The administration of Colombian President Iván Duque has been reversing what progress his predecessor, Juan Manuel Santos, and the courts had made in ending the use of glyphosate.

  • Santos began a process that, if continued, would have led to a total prohibition of the use of glyphosate. The policies were based on the growing body of evidence that the substance could cause cancer. The International Agency for Research on Cancer in 2015 designated it as “possibly carcinogenic for humans.” Previously, in 2005, Colombia’s National Health Institute had already demonstrated its genotoxicity (causing mutations) and cytotoxicity (harming cells). The government also argued that more than half of the U.S. states had prohibited the use of glyphosate. The Constitutional Court backed Santos’s push in part to protect the rights of Afro-Colombians and the Indigenous of Chocó, who studies show have been seriously affected.
  • Since taking office two years ago, President Duque’s administration has changed policy back, including on spraying glyphosate to reduce illicit drug production. It has dismissed the validity of existing studies and asserts that the scientific evidence about the herbicide’s effect on the environment and animal and human health is weak. The Colombian government is intensively pushing to resume fumigation of coca fields. The government is also sympathetic to agro-industry’s argument that any substitute herbicide could be worse than glyphosate.

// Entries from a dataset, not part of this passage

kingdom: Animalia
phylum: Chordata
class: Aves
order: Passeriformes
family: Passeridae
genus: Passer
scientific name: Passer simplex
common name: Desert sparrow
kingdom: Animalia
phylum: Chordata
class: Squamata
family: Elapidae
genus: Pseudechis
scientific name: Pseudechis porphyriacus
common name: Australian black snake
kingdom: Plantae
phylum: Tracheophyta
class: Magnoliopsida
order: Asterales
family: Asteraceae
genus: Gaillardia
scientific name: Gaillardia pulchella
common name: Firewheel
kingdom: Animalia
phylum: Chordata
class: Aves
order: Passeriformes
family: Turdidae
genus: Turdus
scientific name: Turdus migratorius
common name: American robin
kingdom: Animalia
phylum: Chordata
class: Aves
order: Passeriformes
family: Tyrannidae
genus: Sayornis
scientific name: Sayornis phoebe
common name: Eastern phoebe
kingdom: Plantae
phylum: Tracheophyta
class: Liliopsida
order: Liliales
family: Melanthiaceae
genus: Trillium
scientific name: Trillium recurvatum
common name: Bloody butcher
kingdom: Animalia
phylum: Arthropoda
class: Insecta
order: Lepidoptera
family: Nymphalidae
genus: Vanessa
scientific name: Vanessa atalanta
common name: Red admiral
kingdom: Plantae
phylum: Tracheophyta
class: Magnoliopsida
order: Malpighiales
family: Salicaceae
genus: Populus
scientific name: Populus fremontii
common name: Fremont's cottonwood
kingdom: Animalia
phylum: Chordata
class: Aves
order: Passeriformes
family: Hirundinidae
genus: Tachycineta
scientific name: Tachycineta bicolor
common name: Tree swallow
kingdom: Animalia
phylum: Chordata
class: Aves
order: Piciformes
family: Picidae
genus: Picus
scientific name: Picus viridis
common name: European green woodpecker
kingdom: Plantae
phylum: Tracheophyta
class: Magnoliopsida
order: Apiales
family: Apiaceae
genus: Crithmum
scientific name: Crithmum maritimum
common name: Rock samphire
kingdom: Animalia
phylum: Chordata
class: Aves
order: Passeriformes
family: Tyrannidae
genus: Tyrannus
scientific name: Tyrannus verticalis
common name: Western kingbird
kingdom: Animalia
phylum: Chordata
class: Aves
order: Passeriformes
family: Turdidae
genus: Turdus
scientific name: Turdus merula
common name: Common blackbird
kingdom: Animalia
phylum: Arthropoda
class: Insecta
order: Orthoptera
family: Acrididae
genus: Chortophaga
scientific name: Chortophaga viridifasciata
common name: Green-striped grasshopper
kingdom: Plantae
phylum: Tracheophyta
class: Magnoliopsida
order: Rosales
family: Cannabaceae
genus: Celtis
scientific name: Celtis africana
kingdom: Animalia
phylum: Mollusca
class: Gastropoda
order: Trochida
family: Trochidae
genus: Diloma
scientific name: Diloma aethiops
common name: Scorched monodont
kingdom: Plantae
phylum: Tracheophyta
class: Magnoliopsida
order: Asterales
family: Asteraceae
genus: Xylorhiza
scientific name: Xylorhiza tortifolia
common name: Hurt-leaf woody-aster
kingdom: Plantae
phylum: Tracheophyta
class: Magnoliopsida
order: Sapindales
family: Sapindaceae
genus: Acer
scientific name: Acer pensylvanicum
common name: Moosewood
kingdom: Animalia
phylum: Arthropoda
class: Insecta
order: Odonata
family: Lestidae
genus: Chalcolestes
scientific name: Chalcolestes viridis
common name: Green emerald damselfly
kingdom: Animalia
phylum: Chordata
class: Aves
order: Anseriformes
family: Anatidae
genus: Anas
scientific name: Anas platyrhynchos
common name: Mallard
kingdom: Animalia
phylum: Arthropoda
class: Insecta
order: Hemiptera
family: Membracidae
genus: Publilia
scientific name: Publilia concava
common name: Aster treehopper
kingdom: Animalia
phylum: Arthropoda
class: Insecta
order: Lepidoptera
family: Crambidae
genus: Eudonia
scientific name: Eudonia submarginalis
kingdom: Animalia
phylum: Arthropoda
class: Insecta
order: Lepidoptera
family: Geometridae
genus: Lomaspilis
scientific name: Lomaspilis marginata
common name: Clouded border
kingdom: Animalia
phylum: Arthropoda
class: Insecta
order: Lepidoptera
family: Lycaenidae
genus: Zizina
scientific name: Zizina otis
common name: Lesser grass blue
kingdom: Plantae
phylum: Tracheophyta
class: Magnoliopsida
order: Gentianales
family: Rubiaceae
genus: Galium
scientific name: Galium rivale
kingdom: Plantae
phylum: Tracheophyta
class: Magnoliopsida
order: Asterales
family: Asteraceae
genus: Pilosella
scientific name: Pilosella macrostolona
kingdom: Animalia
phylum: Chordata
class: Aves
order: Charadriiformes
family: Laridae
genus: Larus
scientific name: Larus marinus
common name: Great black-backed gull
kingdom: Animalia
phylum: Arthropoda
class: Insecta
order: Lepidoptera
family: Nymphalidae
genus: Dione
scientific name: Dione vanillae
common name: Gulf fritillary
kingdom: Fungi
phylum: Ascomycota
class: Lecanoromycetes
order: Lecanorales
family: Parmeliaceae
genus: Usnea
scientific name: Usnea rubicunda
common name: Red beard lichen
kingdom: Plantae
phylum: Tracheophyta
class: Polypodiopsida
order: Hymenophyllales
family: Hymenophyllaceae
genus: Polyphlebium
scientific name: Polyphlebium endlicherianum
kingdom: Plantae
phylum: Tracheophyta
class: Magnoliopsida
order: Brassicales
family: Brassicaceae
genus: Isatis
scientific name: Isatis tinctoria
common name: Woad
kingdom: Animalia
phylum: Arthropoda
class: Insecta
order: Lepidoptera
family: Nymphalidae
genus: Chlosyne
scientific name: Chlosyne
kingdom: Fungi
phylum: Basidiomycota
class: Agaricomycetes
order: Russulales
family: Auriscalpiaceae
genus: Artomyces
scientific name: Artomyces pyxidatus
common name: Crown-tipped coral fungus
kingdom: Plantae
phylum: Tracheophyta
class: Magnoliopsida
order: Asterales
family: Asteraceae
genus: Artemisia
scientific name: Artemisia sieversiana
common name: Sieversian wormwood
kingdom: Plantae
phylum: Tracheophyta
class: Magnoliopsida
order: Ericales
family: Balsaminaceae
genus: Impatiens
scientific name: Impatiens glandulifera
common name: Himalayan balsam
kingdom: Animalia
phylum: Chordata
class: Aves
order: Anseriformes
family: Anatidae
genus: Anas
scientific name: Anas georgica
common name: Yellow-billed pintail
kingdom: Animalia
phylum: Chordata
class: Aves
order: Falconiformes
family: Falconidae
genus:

The science is clear even if the politics is not: Glyphosate, especially when aerially sprayed, has serious implications for ecosystems and is already showing toxic effects on many species of plants, many of which are endemic (unique) to Colombia, as well as insects necessary for ecological balance. Trustworthy studies indicate that up to 40 percent of the country’s biodiversity is threatened. The U.S. Environmental Protection Agency (EPA) has found that, in the United States alone, glyphosate threatens 74 species with extinction – a small fraction of what Colombia stands to lose. Agro-industry’s argument that other herbicides could be worse dodges the fundamental issue that continued reliance on glyphosate is dangerous.

  • The pandemic has been a convenient excuse for the government to avoid thoughtful debate and pull back on enforcement of the few existing regulations in place governing the use of herbicides. But now is actually a good time to take up the issue, as environmental protection and the fight against climate change are central to the post-COVID period.

August 24, 2020

* Luis Gilberto Murillo is a former Colombian Minister of Environment and Sustainable Development and CLALS Fellow. Pablo Palacios Rodríguez is a professor of biology at the Universidad de los Andes. Michael Julián Córdoba is coordinator for public policy at Fundación Tierra de Reconciliación.